● **Set tasks**
1/ Translate this sentence from the passage on reservist pension into Spanish: "Therefore, the applicants are entitled to the reservist pension on and from 29.10.2009."
2/ In the passage on reservist pension, what period is the relief of entitlement to any pension restricted to?
3/ Continue the passage on reservist pension past its final sentence.

● **Text shown**
23. According to the principle laid down by the Hon’ble Apex Court, the
claim for any pension has a recurring cause of action and, therefore, there
could not be any delay or laches or any bar over such claim owing to law of
limitation. The relief of entitlement to any pension is liable to be restricted
only to a period of three years prior to the date of filing of such claim. When
we apply the principle laid down by the Hon’ble Apex Court to the present
case, we could see that the applicants are entitled to the reservist pension
as sought for by them under the provisions of Regulation-92 of Pension
Regulations for the Navy, 1964, from three years prior to the filing of the
present application on 29.10.2012. Therefore, the applicants are entitled to
the reservist pension on and from 29.10.2009.

● **Material supplied**
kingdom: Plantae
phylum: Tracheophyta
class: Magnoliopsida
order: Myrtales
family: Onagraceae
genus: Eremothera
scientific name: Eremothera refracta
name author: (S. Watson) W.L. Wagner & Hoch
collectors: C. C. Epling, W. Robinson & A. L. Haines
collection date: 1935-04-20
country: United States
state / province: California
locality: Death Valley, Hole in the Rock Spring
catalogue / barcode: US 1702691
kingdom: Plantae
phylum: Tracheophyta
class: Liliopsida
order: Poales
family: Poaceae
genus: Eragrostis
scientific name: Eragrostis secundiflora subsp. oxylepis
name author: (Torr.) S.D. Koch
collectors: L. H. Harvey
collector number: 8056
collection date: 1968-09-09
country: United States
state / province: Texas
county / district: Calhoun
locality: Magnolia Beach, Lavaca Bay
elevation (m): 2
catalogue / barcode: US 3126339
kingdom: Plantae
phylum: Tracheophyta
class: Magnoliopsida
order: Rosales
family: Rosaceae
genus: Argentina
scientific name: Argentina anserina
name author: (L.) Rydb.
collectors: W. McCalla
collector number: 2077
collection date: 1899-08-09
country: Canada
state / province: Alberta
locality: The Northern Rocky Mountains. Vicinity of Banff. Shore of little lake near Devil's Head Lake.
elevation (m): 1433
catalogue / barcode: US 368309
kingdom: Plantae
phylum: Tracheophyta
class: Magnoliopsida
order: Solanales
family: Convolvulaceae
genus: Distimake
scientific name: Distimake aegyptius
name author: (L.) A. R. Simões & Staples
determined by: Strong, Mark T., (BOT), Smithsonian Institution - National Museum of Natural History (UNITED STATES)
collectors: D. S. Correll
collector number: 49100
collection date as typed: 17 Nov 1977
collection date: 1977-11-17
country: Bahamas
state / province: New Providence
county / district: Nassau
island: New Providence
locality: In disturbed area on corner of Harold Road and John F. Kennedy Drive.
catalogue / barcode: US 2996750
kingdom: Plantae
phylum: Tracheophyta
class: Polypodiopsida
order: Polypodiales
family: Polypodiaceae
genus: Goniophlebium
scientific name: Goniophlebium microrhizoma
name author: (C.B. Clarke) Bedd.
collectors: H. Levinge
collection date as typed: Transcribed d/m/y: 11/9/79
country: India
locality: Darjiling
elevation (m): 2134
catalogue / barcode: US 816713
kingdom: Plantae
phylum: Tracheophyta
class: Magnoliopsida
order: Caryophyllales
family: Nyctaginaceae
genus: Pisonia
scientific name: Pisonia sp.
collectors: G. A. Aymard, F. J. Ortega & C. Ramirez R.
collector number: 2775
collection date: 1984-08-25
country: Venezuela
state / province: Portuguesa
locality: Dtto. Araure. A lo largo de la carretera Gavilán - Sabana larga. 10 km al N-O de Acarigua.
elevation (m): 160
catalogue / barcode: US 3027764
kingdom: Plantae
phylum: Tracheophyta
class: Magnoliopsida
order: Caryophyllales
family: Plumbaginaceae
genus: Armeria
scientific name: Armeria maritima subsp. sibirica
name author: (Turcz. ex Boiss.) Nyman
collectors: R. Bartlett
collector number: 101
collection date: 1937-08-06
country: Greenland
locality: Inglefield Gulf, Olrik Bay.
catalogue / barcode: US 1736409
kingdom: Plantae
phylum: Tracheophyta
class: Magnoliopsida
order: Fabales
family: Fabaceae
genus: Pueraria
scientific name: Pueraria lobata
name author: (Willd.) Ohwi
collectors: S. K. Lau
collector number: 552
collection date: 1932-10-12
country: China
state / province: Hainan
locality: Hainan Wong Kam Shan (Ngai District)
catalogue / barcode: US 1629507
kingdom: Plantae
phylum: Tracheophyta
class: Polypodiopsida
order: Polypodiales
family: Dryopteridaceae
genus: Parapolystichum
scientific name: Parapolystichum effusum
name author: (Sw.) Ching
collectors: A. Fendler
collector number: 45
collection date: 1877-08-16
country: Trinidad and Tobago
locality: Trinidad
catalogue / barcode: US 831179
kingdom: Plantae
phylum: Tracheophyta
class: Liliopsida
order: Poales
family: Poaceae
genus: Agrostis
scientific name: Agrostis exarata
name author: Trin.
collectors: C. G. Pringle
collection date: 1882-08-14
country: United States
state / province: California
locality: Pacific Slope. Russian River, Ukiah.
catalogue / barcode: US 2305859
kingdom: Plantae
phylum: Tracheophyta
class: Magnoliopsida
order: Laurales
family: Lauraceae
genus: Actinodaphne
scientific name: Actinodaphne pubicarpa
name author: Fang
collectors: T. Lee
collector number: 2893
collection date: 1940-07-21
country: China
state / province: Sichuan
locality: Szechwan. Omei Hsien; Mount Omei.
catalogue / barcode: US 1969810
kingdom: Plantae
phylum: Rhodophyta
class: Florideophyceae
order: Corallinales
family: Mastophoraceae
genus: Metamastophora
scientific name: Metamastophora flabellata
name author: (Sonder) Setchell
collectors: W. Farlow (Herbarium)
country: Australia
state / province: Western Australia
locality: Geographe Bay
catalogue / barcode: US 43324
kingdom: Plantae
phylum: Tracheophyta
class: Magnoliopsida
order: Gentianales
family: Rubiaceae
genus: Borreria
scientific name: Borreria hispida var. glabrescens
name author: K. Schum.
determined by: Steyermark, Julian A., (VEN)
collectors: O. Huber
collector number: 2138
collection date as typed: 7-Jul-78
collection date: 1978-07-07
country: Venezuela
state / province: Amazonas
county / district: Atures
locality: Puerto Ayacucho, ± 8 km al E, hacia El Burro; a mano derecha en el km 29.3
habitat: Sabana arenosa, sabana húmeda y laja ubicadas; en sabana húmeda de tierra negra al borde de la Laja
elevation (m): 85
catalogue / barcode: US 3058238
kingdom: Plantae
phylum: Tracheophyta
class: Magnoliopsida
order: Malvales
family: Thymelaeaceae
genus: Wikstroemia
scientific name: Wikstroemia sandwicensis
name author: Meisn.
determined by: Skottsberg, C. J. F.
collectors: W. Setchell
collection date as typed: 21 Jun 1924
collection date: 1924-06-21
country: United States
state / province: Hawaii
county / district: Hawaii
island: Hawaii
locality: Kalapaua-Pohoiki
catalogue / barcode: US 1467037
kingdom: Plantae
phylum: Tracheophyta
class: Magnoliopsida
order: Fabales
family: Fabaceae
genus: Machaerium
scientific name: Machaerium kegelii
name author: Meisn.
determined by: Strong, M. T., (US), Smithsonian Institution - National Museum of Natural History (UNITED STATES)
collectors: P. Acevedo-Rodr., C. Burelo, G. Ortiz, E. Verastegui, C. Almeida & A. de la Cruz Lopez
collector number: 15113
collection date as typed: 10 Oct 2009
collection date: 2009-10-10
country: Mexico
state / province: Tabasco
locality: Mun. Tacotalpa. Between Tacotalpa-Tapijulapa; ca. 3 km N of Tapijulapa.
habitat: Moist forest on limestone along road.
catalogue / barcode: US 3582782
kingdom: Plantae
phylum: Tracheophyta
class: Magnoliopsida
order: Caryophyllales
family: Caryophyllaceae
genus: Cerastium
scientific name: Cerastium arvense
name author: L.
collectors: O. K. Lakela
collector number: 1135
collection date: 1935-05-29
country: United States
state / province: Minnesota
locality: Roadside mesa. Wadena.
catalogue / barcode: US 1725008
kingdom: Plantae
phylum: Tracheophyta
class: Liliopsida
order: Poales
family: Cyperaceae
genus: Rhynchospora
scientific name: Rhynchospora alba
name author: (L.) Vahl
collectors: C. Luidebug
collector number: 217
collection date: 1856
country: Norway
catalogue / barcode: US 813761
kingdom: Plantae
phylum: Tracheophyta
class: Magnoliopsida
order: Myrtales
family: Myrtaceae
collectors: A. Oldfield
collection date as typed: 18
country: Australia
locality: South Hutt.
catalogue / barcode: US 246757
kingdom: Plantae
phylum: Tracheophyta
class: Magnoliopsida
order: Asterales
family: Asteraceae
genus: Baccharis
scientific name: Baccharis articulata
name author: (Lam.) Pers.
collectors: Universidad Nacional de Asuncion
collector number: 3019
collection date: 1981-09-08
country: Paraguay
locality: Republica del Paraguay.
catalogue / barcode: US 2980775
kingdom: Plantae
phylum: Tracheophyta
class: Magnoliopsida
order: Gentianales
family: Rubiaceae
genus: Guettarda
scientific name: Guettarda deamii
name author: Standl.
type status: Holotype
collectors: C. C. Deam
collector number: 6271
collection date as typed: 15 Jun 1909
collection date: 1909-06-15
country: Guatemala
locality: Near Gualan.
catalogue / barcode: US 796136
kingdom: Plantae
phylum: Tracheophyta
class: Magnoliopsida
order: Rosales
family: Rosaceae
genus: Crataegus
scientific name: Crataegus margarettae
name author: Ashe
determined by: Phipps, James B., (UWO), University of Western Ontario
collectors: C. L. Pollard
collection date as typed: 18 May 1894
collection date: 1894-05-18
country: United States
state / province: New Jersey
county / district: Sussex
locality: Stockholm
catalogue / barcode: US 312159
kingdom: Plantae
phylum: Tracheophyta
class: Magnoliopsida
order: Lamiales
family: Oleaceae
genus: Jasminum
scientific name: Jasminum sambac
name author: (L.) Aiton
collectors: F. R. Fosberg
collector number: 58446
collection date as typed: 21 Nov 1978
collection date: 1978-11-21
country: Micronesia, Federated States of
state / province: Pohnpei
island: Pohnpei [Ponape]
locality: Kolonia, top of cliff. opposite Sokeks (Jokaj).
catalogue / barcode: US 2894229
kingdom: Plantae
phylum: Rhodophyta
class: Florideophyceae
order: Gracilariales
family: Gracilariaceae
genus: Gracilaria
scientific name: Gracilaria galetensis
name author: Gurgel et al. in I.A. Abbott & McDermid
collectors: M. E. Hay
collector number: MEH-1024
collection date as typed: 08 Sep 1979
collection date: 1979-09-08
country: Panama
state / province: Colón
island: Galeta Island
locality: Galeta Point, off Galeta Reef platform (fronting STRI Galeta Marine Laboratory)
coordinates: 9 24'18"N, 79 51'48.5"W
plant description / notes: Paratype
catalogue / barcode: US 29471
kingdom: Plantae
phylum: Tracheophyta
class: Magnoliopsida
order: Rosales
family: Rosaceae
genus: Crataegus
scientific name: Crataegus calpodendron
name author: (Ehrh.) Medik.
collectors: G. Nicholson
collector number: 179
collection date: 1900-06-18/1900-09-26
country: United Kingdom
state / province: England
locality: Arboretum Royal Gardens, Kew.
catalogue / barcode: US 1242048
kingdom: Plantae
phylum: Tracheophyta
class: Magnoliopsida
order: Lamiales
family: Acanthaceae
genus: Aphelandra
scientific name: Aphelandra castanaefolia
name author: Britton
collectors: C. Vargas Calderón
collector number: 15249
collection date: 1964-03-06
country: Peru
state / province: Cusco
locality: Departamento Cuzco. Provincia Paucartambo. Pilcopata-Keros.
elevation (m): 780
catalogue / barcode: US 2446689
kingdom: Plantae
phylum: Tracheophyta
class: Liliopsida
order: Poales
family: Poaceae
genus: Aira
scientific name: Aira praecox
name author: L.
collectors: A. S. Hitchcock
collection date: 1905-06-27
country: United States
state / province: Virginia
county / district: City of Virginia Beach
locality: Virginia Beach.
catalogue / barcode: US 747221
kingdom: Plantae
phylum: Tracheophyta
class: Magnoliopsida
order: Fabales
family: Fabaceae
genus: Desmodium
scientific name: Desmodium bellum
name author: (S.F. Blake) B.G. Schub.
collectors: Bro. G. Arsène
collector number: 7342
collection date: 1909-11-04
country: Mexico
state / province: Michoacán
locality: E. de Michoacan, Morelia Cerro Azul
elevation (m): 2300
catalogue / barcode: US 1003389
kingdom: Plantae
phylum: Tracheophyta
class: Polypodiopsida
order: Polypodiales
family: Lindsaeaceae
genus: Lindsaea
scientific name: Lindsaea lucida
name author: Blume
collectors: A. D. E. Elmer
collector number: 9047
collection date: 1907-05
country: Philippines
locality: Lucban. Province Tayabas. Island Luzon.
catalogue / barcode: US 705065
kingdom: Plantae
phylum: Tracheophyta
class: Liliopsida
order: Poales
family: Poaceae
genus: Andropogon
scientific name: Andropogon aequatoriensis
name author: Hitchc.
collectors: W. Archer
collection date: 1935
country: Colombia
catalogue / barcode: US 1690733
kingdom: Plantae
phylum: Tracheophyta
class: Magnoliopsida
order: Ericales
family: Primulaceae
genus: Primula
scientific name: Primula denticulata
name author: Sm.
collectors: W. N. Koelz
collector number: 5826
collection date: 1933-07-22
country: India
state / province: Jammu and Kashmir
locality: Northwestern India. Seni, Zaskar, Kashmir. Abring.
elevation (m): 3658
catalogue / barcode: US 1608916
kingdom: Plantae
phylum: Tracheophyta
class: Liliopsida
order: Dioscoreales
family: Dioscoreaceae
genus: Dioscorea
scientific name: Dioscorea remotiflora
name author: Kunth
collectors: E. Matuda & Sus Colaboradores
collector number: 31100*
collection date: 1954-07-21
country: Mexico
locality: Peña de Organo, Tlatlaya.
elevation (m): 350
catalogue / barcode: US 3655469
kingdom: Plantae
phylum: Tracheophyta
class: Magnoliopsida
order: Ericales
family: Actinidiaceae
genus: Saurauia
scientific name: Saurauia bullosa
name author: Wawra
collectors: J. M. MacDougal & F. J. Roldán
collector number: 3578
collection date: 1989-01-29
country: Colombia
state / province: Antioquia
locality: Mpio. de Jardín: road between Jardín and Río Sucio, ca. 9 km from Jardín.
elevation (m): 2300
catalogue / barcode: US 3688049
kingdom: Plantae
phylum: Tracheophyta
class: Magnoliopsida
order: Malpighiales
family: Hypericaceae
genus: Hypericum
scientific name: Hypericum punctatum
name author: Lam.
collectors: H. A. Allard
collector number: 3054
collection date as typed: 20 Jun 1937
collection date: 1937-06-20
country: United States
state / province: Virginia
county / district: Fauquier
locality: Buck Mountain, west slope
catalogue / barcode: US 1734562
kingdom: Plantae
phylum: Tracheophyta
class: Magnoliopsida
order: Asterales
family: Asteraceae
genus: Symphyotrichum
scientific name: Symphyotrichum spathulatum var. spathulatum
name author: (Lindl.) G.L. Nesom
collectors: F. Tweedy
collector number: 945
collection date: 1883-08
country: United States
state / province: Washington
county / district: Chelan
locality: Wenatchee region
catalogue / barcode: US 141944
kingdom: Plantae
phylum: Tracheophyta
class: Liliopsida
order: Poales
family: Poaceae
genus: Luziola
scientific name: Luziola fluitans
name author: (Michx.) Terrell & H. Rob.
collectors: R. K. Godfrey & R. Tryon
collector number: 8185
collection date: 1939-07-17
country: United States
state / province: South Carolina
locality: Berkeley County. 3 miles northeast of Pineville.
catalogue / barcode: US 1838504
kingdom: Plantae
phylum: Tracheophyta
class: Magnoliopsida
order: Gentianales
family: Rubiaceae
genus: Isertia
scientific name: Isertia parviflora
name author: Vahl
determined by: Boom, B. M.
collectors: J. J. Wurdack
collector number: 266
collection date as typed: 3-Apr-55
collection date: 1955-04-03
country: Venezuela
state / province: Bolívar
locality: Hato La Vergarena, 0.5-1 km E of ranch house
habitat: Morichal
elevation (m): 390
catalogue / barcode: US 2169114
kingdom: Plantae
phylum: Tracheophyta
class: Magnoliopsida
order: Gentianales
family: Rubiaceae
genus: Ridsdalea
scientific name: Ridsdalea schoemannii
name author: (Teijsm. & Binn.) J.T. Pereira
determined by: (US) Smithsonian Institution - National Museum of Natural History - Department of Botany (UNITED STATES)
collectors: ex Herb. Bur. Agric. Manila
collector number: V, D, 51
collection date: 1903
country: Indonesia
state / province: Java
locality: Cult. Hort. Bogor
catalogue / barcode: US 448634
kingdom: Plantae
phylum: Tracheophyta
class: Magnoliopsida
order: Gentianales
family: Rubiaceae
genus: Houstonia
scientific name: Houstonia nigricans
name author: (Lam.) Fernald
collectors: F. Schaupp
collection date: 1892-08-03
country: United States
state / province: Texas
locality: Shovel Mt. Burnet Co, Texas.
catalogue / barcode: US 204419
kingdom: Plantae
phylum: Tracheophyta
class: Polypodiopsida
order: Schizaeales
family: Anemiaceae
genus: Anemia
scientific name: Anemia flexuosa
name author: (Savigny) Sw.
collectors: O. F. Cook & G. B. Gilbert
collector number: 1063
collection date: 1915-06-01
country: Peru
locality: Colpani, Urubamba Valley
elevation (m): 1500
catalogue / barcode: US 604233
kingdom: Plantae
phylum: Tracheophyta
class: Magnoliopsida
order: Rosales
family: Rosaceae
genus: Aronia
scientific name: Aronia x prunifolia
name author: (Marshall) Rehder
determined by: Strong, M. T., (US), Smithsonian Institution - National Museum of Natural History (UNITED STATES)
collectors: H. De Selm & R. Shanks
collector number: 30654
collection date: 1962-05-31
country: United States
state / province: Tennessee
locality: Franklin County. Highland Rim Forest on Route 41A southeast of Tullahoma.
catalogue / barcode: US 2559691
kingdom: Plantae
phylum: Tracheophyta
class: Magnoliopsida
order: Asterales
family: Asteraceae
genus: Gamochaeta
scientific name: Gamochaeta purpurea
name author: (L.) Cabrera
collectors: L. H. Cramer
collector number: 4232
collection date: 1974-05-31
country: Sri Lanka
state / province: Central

● **Set of answers**
1/ Por lo tanto, los solicitantes tienen derecho a la pensión de reservista a partir del 29.10.2009.

2/ A period of three years prior to the date of filing of the claim.

3/
25
24. For the discussion held above, we are of the considered view that the
applicants are each entitled to the grant of reservist pension payable for a
period of three years prior to the filing of this application i.e. from
29.10.2009. The Service Gratuity and DCRG already paid to the applicants
are liable to be adjusted from the arrears.
25. Accordingly, the application is allowed in respect of reservist pension
as observed earlier. Time for preparation of Pension Payment Orders to the
applicants and the payment of arrears is three months from this date.
Failure to comply with the said order, the applicants are entitled to 9%
interest p.a. on the arrears till the date of its payment. However, there is no
order as to costs.
Sd/- Sd/-
JUSTICE V.PERIYA KARUPPIAH LT GEN (Retd) ANAND MOHAN VERMA
MEMBER (J) MEMBER (A)
22.4.2013
(True Copy)
Member (J) – Index : Yes / No Internet : Yes / No
Member (A) – Index : Yes / No Internet : Yes / No
NCS
26
To,
1. Union of India,
Represented by its Secretary,
Ministry of Defence,
South Block,
New Delhi-110011.
2. The Chief of the Naval Staff,
Integrated Head Quarters,
Ministry of Defence (Navy),
New Delhi-110 011.
3. The Commodore,
Bureau of Sailors,
Cheetah Camp, Mankhurd,
Mumbai-400 088.
4. The Principal Controller of Defence Accounts (Navy),
Pension Cell,
Mumbai.
5. Mr. V.K. Sathyanathan,
Counsel for applicant.
6. Mr.B.Shanthakumar,
Senior Panel Counsel
7. The Commanding Officer
(Liaison Officer for AFT),
INS Adayar, C/o. Navy Office,
Port Complex, Rajaji Salai,
Chennai-600 009.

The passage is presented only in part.